Born in West Berlin, Dennis Schoenberg grew up near Frankfurt, fascinated by film. With a desire to study the medium and faced with oversubscribed courses in his home country, in 1995 he moved to London.
“At the same time, I was also interested in photography,” Schoenberg expands. Having picked up an MA in the subject from Westminster University, his formative years were spent assisting Rankin at Dazed & Confused and Steven Klein in New York before becoming Wolfgang Tillmans’ studio manager.
Convention rules that the apprentice adjusts to the practitioner’s ideology, yet Schoenberg became more and more himself with these experiences, a world away from the high-production drama you’d expect. “With Wolfgang, I wasn’t an assistant for photography at all – he doesn’t need one, he does it all himself. Yet that is when the real excitement came. I’m continually impressed by what he does; he doesn’t do anything he’s not comfortable with and never had aspirations of fame. He was interested in his art, his vision.”
It was Terry Jones, founder and director of i-D that gave the young German his first break. On being shown photocopies of Schoenberg’s pictures he was convinced immediately. “My work was pretty much what it is now, often with people I’d found as the subject,” Schoenberg declares. “I was trying to capture something within that person, just one image of them that describes what they’re about. It’s impossible, but that challenge is so captivating. They always felt really comfortable how I’d portrayed them.”
Schoenberg wasn’t working with stylists at the time, that came along later. “It was portrait-based, but always about fashion and style.”
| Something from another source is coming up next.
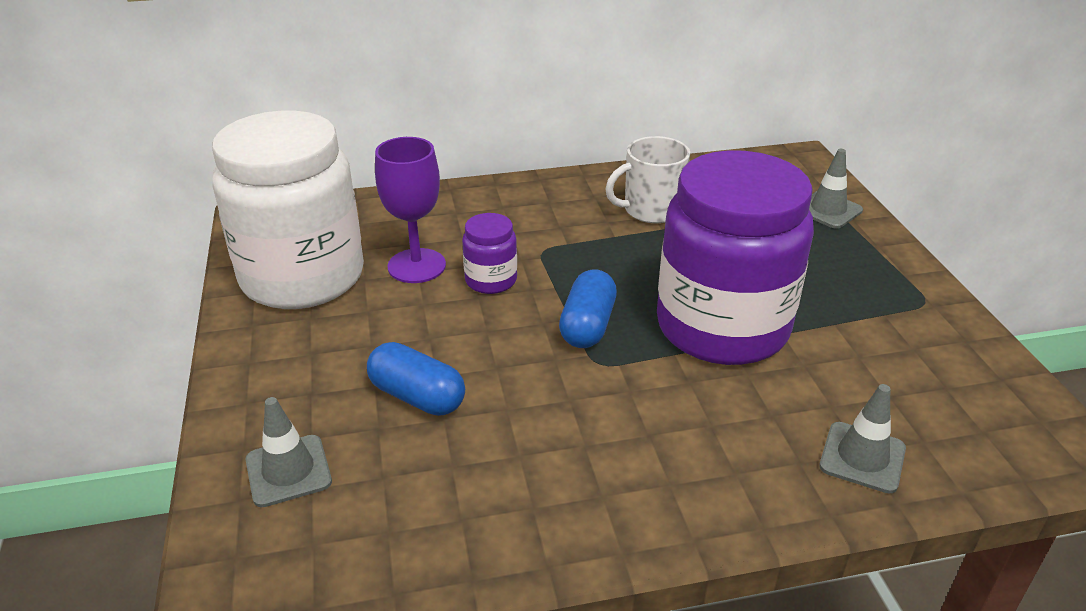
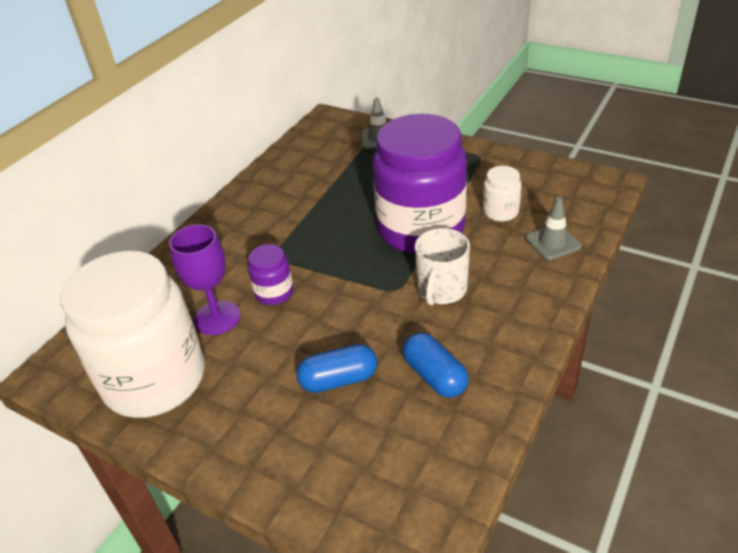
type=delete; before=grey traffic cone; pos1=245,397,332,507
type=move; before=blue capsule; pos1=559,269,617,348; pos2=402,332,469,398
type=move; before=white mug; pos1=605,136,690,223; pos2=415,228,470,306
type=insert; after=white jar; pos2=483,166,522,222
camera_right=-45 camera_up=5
A result of the climate in the 90s, his work became possible due to the integration of the aesthetic (and practices) of artists such as Nan Goldin and William Eggleston into fashion. “It was totally about realness,” Schoenberg says. “It was also subculture-based, much more than pop culture. The 60s, 80s was pop culture, and with the 90s that changed.”
Schoenberg’s current punk and skinheads project goes back to a fascination with alternative music nurtured as a teenager. “My first gigs were punk concerts at 13 or 14. It was second-, third-generation punk – too late – but there was still the aesthetic. It was so powerful – the bands were either English or American and I didn’t know anything about the politics. That excited me.”
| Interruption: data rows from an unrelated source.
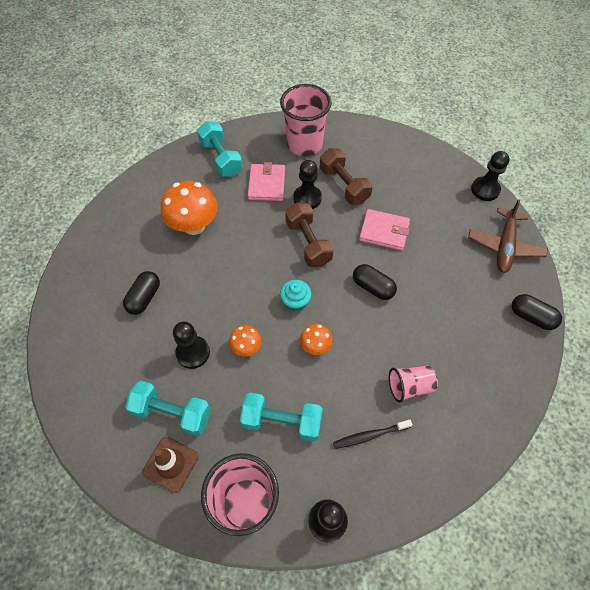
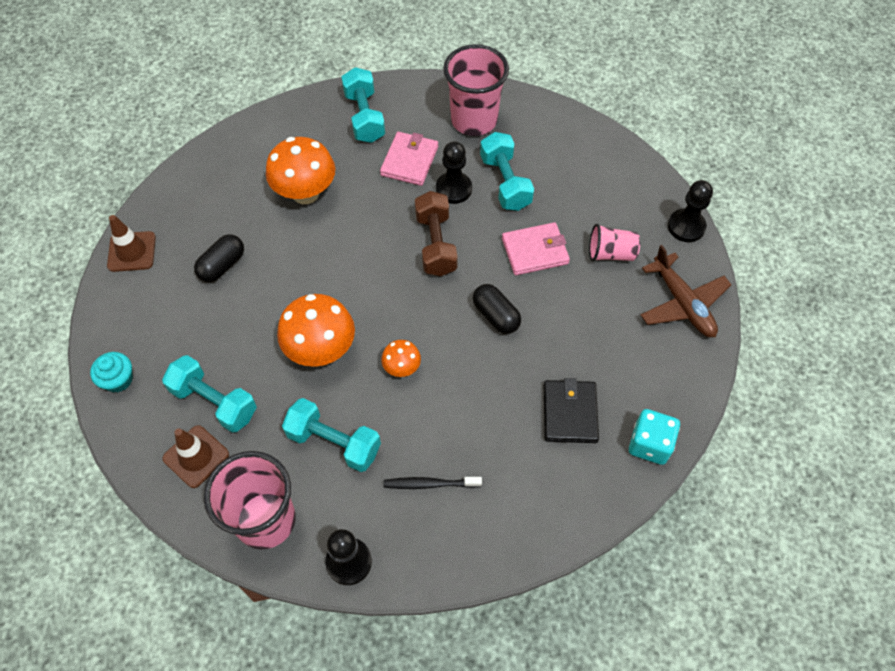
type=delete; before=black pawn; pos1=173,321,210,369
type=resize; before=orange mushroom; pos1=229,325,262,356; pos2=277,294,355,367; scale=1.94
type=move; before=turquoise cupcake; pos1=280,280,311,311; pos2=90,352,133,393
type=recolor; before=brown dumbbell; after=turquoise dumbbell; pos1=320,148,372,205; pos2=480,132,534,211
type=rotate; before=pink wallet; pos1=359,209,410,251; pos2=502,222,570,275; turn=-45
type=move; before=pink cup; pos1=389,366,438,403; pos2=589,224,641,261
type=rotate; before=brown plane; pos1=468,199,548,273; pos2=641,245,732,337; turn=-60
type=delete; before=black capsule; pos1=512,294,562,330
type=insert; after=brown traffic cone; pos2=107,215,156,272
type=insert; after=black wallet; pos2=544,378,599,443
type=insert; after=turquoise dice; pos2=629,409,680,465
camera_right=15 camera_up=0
“No one was mentioning the 30th anniversary of punk in 2007, but it’s still so relevant within fashion, music and culture,” he adds.
Other than Helmut Lang, the universal reference for most contemporaries, Raf Simons and Hedi Slimane are the designers who best represent what Schoenberg is about. Bigger than clothes, their work reflects the way we live, our world and our emotional energy.
“Look at the book Redux by Raf Simons,” reflects Schoenberg. “That sums everything up.”